Each record must be repeated exactly as it stands.

▽

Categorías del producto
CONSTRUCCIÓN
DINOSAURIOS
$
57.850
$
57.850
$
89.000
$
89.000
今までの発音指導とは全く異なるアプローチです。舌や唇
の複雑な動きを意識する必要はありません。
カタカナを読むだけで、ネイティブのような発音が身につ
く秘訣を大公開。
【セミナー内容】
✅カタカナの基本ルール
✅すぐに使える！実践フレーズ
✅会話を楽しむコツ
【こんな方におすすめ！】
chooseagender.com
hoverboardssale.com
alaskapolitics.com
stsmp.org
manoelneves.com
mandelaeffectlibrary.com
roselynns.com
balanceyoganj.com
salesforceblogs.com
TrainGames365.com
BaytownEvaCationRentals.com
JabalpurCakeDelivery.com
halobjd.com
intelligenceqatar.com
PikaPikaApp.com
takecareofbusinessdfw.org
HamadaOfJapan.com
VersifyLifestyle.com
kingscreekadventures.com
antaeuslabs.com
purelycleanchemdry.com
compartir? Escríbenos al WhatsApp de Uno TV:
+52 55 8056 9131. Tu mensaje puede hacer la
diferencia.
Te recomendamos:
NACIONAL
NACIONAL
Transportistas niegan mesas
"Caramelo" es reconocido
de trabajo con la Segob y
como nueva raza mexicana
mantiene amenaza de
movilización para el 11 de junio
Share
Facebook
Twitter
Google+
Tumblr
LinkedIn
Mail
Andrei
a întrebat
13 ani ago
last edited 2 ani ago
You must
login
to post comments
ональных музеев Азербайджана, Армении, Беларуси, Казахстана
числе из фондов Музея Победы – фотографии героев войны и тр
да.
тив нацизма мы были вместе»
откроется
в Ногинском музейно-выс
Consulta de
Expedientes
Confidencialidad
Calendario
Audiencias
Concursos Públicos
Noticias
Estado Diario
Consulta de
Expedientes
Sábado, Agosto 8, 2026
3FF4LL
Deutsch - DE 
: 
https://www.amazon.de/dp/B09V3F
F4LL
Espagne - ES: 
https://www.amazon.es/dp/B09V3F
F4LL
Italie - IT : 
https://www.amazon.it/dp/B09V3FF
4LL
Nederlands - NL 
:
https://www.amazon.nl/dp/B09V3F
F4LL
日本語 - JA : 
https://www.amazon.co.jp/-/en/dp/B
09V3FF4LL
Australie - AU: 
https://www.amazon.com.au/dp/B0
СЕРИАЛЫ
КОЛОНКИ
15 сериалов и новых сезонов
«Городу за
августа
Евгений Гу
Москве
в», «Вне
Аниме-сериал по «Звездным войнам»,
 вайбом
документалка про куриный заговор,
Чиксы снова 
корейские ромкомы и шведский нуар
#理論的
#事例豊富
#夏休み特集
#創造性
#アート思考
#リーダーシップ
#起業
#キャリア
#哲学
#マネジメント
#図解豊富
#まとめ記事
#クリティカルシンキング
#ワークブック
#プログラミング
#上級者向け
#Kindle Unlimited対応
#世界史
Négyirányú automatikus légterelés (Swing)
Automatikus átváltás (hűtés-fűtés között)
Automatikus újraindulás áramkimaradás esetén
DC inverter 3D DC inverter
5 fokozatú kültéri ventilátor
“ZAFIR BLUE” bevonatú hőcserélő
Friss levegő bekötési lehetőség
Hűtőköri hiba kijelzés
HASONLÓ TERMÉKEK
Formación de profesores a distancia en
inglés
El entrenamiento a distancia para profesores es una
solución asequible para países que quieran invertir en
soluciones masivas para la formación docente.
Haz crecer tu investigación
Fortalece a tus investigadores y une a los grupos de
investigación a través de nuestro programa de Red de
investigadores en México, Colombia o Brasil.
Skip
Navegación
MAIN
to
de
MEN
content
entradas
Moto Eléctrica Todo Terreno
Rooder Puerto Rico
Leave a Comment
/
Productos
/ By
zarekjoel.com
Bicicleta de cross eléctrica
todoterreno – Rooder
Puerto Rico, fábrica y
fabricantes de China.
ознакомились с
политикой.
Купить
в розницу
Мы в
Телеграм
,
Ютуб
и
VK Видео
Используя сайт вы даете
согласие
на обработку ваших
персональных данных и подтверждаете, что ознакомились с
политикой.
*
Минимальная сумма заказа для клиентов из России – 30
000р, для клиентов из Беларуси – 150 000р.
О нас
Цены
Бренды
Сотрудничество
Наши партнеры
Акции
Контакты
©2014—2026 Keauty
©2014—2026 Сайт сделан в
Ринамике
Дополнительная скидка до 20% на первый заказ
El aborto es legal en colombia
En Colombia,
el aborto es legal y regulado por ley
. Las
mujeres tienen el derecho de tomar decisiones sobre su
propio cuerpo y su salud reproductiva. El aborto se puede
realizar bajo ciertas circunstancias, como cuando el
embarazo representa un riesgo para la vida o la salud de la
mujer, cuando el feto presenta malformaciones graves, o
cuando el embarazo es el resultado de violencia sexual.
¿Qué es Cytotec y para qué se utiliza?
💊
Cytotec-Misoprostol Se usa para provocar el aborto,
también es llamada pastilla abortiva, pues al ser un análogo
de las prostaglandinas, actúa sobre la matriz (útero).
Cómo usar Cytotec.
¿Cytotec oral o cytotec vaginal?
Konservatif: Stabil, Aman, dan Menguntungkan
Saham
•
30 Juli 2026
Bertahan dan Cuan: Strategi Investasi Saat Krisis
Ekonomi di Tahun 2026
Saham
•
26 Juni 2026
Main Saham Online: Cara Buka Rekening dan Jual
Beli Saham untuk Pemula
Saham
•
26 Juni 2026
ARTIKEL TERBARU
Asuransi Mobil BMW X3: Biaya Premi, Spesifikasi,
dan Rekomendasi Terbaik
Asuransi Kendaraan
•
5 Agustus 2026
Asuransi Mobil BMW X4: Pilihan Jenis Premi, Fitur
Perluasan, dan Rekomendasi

△

- [SOLUTION TO THIS TASK]
Categorías del producto
CONSTRUCCIÓN
DINOSAURIOS
$
57.850
$
57.850
$
89.000
$
89.000
今までの発音指導とは全く異なるアプローチです。舌や唇
の複雑な動きを意識する必要はありません。
カタカナを読むだけで、ネイティブのような発音が身につ
く秘訣を大公開。
【セミナー内容】
✅カタカナの基本ルール
✅すぐに使える！実践フレーズ
✅会話を楽しむコツ
【こんな方におすすめ！】
chooseagender.com
hoverboardssale.com
alaskapolitics.com
stsmp.org
manoelneves.com
mandelaeffectlibrary.com
roselynns.com
balanceyoganj.com
salesforceblogs.com
TrainGames365.com
BaytownEvaCationRentals.com
JabalpurCakeDelivery.com
halobjd.com
intelligenceqatar.com
PikaPikaApp.com
takecareofbusinessdfw.org
HamadaOfJapan.com
VersifyLifestyle.com
kingscreekadventures.com
antaeuslabs.com
purelycleanchemdry.com
compartir? Escríbenos al WhatsApp de Uno TV:
+52 55 8056 9131. Tu mensaje puede hacer la
diferencia.
Te recomendamos:
NACIONAL
NACIONAL
Transportistas niegan mesas
"Caramelo" es reconocido
de trabajo con la Segob y
como nueva raza mexicana
mantiene amenaza de
movilización para el 11 de junio
Share
Facebook
Twitter
Google+
Tumblr
LinkedIn
Mail
Andrei
a întrebat
13 ani ago
last edited 2 ani ago
You must
login
to post comments
ональных музеев Азербайджана, Армении, Беларуси, Казахстана
числе из фондов Музея Победы – фотографии героев войны и тр
да.
тив нацизма мы были вместе»
откроется
в Ногинском музейно-выс
Consulta de
Expedientes
Confidencialidad
Calendario
Audiencias
Concursos Públicos
Noticias
Estado Diario
Consulta de
Expedientes
Sábado, Agosto 8, 2026
3FF4LL
Deutsch - DE 
: 
https://www.amazon.de/dp/B09V3F
F4LL
Espagne - ES: 
https://www.amazon.es/dp/B09V3F
F4LL
Italie - IT : 
https://www.amazon.it/dp/B09V3FF
4LL
Nederlands - NL 
:
https://www.amazon.nl/dp/B09V3F
F4LL
日本語 - JA : 
https://www.amazon.co.jp/-/en/dp/B
09V3FF4LL
Australie - AU: 
https://www.amazon.com.au/dp/B0
СЕРИАЛЫ
КОЛОНКИ
15 сериалов и новых сезонов
«Городу за
августа
Евгений Гу
Москве
в», «Вне
Аниме-сериал по «Звездным войнам»,
 вайбом
документалка про куриный заговор,
Чиксы снова 
корейские ромкомы и шведский нуар
#理論的
#事例豊富
#夏休み特集
#創造性
#アート思考
#リーダーシップ
#起業
#キャリア
#哲学
#マネジメント
#図解豊富
#まとめ記事
#クリティカルシンキング
#ワークブック
#プログラミング
#上級者向け
#Kindle Unlimited対応
#世界史
Négyirányú automatikus légterelés (Swing)
Automatikus átváltás (hűtés-fűtés között)
Automatikus újraindulás áramkimaradás esetén
DC inverter 3D DC inverter
5 fokozatú kültéri ventilátor
“ZAFIR BLUE” bevonatú hőcserélő
Friss levegő bekötési lehetőség
Hűtőköri hiba kijelzés
HASONLÓ TERMÉKEK
Formación de profesores a distancia en
inglés
El entrenamiento a distancia para profesores es una
solución asequible para países que quieran invertir en
soluciones masivas para la formación docente.
Haz crecer tu investigación
Fortalece a tus investigadores y une a los grupos de
investigación a través de nuestro programa de Red de
investigadores en México, Colombia o Brasil.
Skip
Navegación
MAIN
to
de
MEN
content
entradas
Moto Eléctrica Todo Terreno
Rooder Puerto Rico
Leave a Comment
/
Productos
/ By
zarekjoel.com
Bicicleta de cross eléctrica
todoterreno – Rooder
Puerto Rico, fábrica y
fabricantes de China.
ознакомились с
политикой.
Купить
в розницу
Мы в
Телеграм
,
Ютуб
и
VK Видео
Используя сайт вы даете
согласие
на обработку ваших
персональных данных и подтверждаете, что ознакомились с
политикой.
*
Минимальная сумма заказа для клиентов из России – 30
000р, для клиентов из Беларуси – 150 000р.
О нас
Цены
Бренды
Сотрудничество
Наши партнеры
Акции
Контакты
©2014—2026 Keauty
©2014—2026 Сайт сделан в
Ринамике
Дополнительная скидка до 20% на первый заказ
El aborto es legal en colombia
En Colombia,
el aborto es legal y regulado por ley
. Las
mujeres tienen el derecho de tomar decisiones sobre su
propio cuerpo y su salud reproductiva. El aborto se puede
realizar bajo ciertas circunstancias, como cuando el
embarazo representa un riesgo para la vida o la salud de la
mujer, cuando el feto presenta malformaciones graves, o
cuando el embarazo es el resultado de violencia sexual.
¿Qué es Cytotec y para qué se utiliza?
💊
Cytotec-Misoprostol Se usa para provocar el aborto,
también es llamada pastilla abortiva, pues al ser un análogo
de las prostaglandinas, actúa sobre la matriz (útero).
Cómo usar Cytotec.
¿Cytotec oral o cytotec vaginal?
Konservatif: Stabil, Aman, dan Menguntungkan
Saham
•
30 Juli 2026
Bertahan dan Cuan: Strategi Investasi Saat Krisis
Ekonomi di Tahun 2026
Saham
•
26 Juni 2026
Main Saham Online: Cara Buka Rekening dan Jual
Beli Saham untuk Pemula
Saham
•
26 Juni 2026
ARTIKEL TERBARU
Asuransi Mobil BMW X3: Biaya Premi, Spesifikasi,
dan Rekomendasi Terbaik
Asuransi Kendaraan
•
5 Agustus 2026
Asuransi Mobil BMW X4: Pilihan Jenis Premi, Fitur
Perluasan, dan Rekomendasi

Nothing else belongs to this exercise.